Prediction 2: Big M&A Comes Back

Amid the chaos, pain and utter destruction wreaked by COVID-19’s global lockdown, opportunistic players step in to make acquisitions at distressed valuations. Big-ticket M&A returns. Don’t be surprised if Comcast sheds NBCUniversal to focus on its unsexy, but far more lucrative, broadband business or if AT&T jettisons at least part of the Time Warner media business that it acquired only two years ago. In AT&T’s case, the telco just announced a deal to sell Crunchyroll anime division to Sony’s Funimation for nearly $1.2 billion. Plenty of potential buyers exist for both, especially the new media tech titans. Apple, which has underperformed with Apple TV Plus (an understatement) is a logical buyer, emulating its strategy of buying Beats Music when it couldn’t make Apple Music “work” on its own. Amazon is too — adding live news (maybe CNN) to its other live content, most notably the NFL. And on the music side of the house, expect decimated small clubs and venues to be rolled up. Industry impresario Marc Geiger is on the prowl already.
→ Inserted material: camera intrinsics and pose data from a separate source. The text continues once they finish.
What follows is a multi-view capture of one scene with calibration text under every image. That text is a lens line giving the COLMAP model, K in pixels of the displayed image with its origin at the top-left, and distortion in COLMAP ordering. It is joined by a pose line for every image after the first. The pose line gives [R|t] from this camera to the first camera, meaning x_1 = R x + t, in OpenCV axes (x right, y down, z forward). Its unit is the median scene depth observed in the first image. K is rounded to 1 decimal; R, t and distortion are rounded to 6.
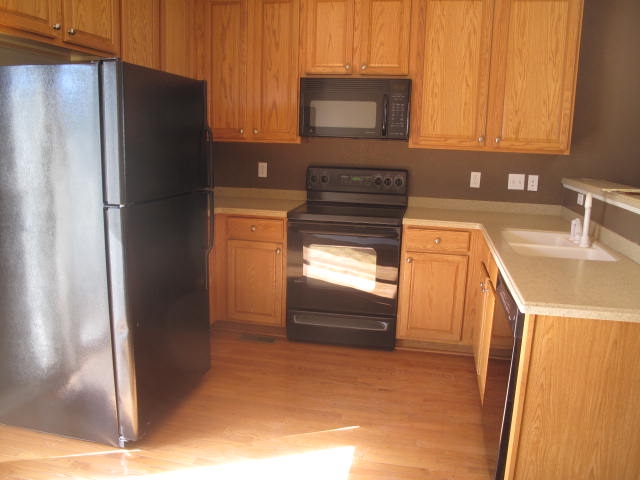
lens RADIAL K [[532.7, 0, 323.5], [0, 532.7, 239.9], [0, 0, 1]] dist [-0.122790, 0.077170]
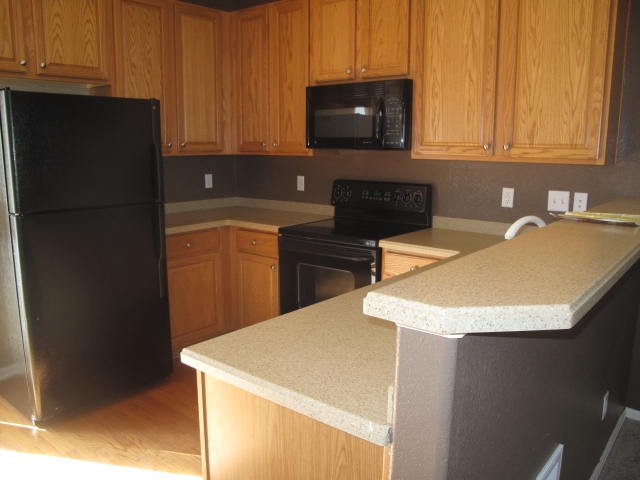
lens RADIAL K [[532.7, 0, 323.0], [0, 532.7, 244.0], [0, 0, 1]] dist [-0.122790, 0.077170]
pose [[0.885324, 0.059612, -0.461138, 0.457330], [-0.067689, 0.997706, -0.000978, -0.026970], [0.460022, 0.032080, 0.887328, 0.185631]]
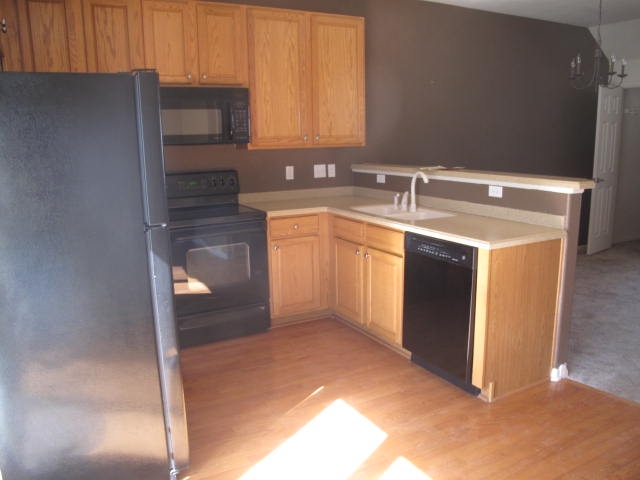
lens RADIAL K [[532.7, 0, 319.8], [0, 532.7, 243.0], [0, 0, 1]] dist [-0.122790, 0.077170]
pose [[0.763355, -0.168592, 0.623591, -0.472013], [0.163784, 0.984311, 0.065623, -0.030319], [-0.624871, 0.052041, 0.778992, 0.050505]]
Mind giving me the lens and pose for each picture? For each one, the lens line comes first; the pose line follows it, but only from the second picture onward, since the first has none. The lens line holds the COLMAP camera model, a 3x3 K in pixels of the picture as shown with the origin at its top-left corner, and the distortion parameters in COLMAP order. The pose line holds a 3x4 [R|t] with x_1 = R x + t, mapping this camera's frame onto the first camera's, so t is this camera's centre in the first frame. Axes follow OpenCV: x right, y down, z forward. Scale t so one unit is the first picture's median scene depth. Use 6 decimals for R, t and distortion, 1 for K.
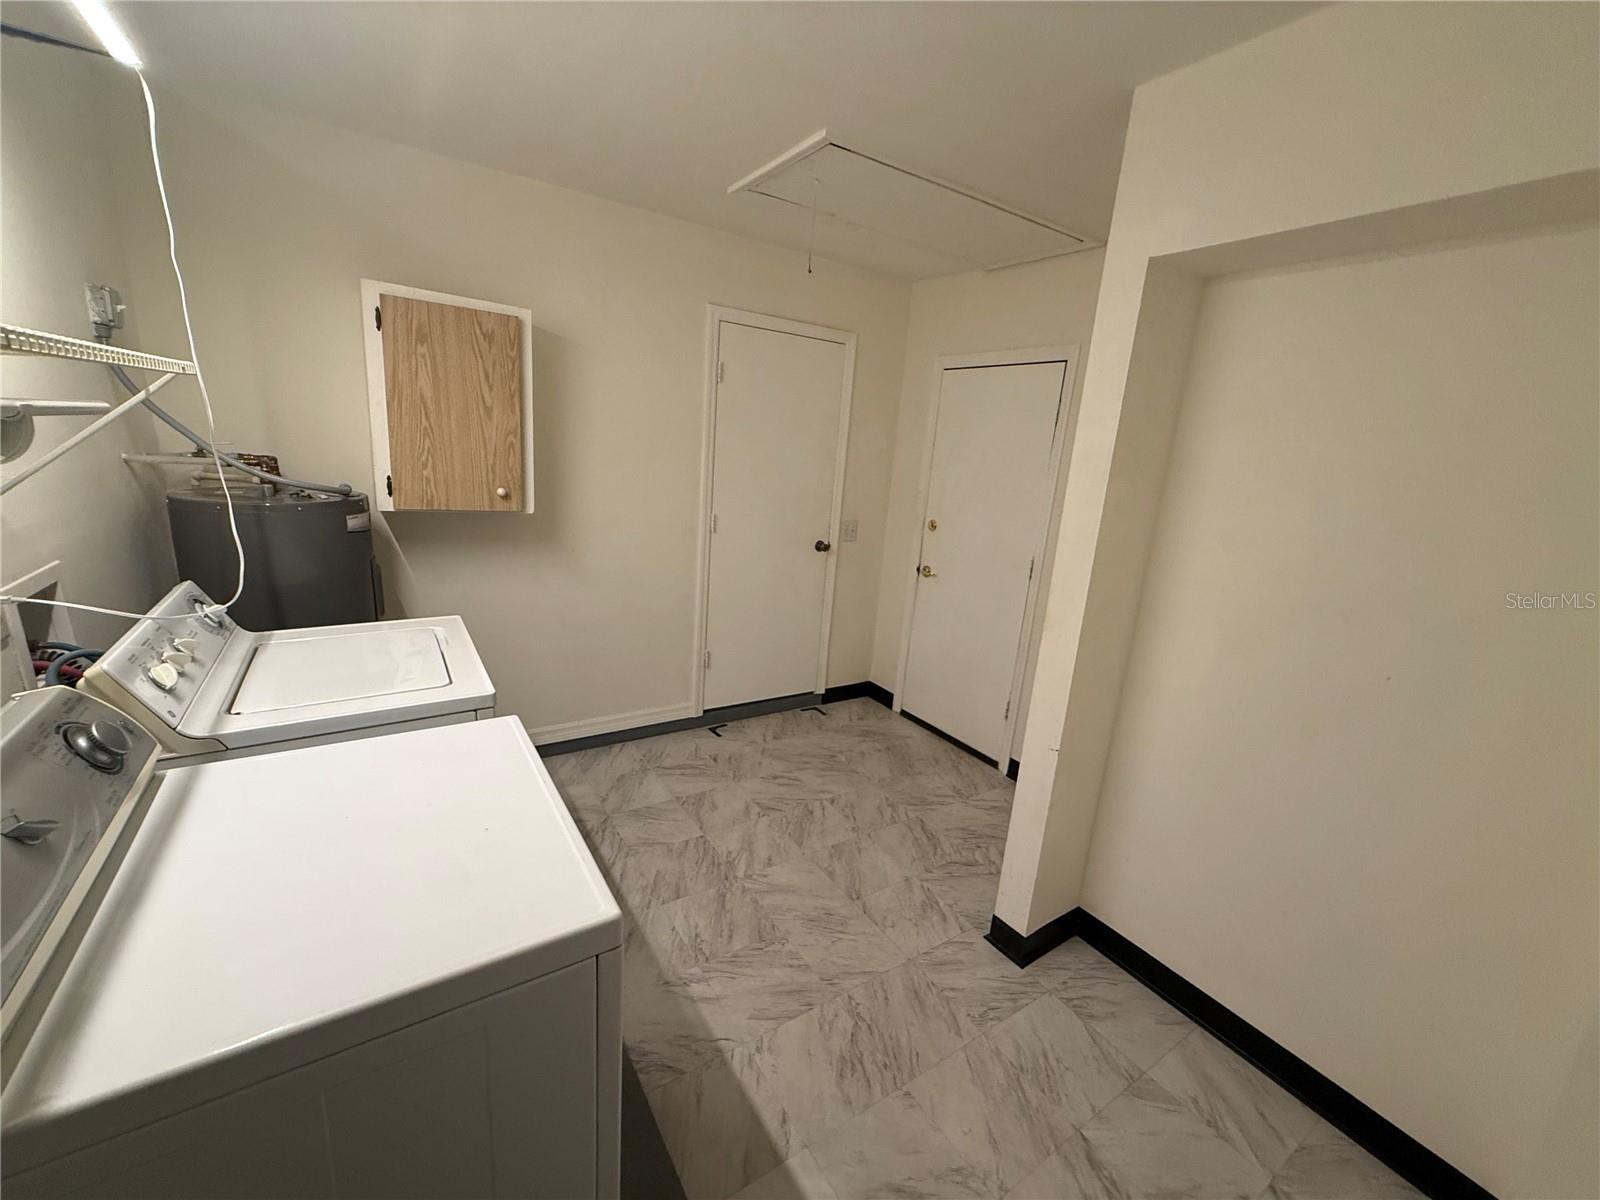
lens RADIAL K [[637.9, 0, 800.0], [0, 637.9, 599.2], [0, 0, 1]] dist [-0.000904, 0.000304]
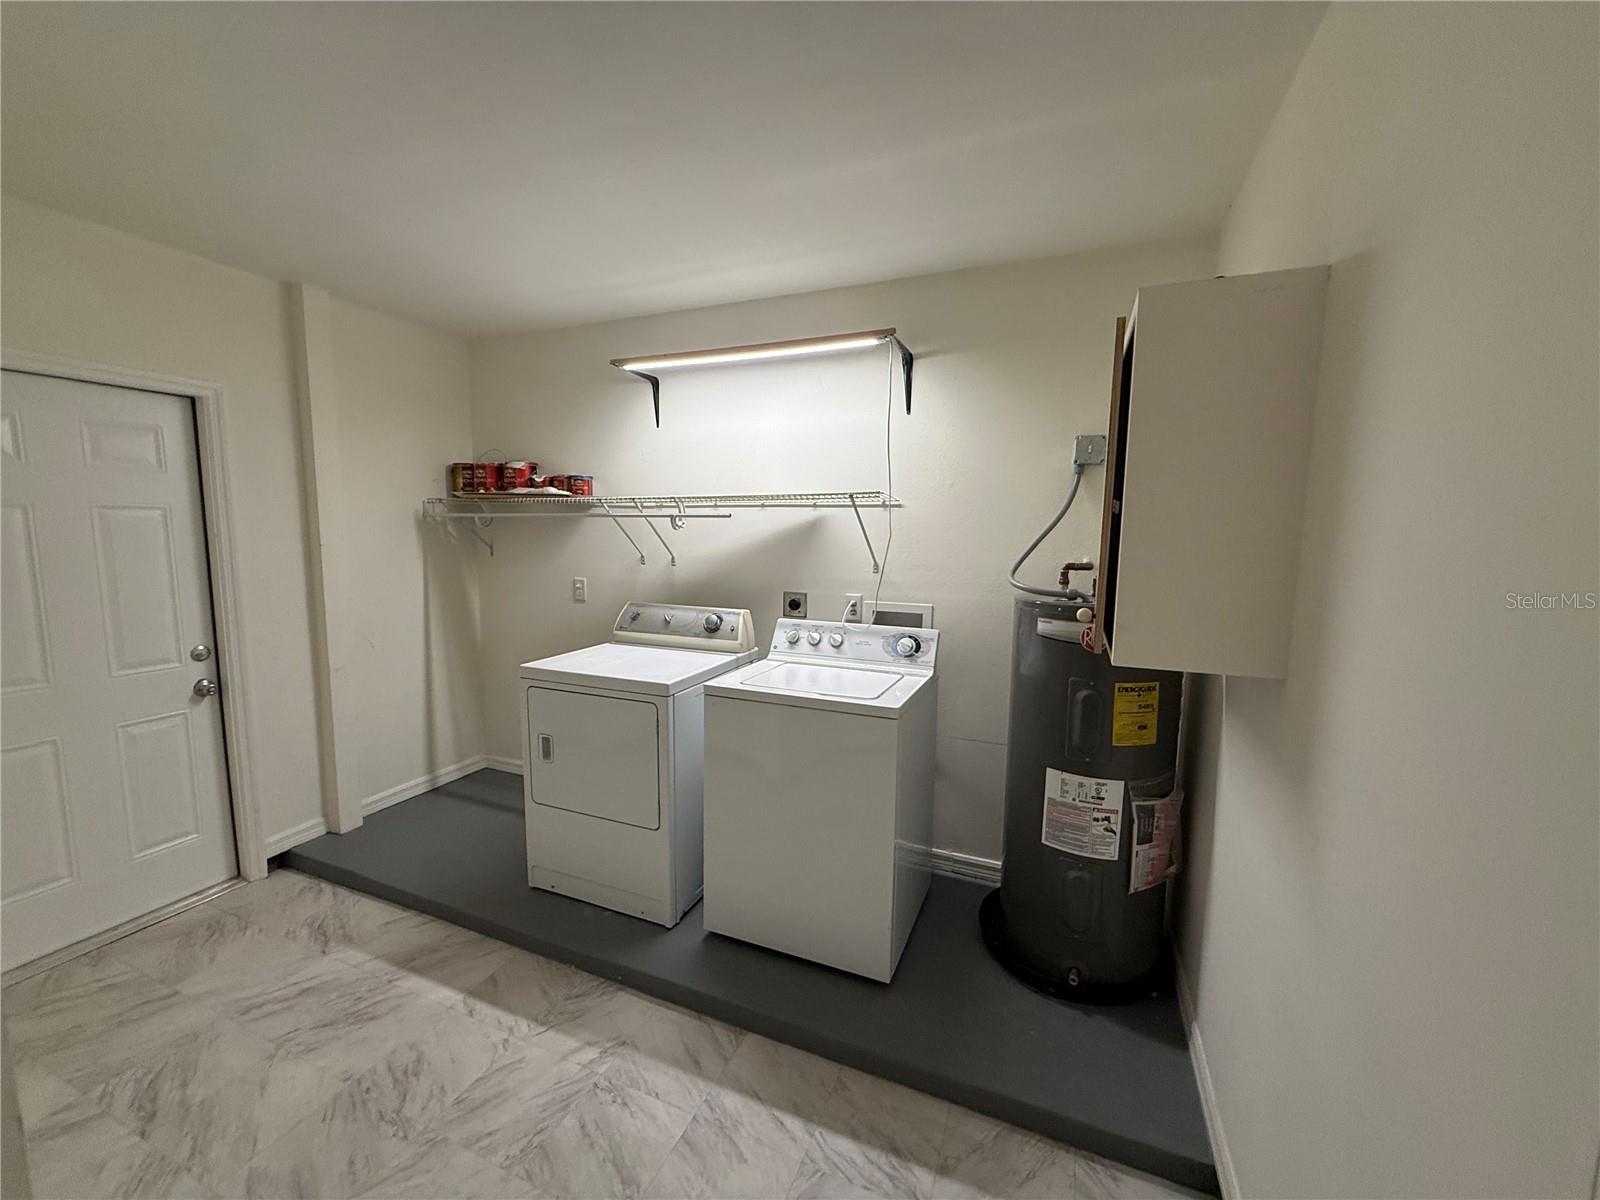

Prediction 3: Tech Regulation Comes to the Fore

As one hand giveth via M&A, a much larger one (the government) taketh away. Expect 2020’s spark of antitrust activity — most recently in lawsuits the FTC and state attorneys general filed against Facebook, looking to break up the social giant — to generate a conflagration of real action in 2021, a foregone reality accelerated by the new Biden Administration. Virtually all FAANG companies, which are the media powerhouses of our time, feel the bite. The feds prioritize Facebook and Google for scrutiny. Amazon and Apple are next. All simply exert too much control in our individual lives and over society in general. In that regard, expect a bold blue wave of long overdue regulation to inject a dose of civic responsibility and conscience into the social media giants. After all, society cannot live on content-consumption-maximizing, hate-inducing and society-dividing algorithms alone. Corporate responsibility — and plain-old fashioned humanity — find their ways back into the CEO lexicon.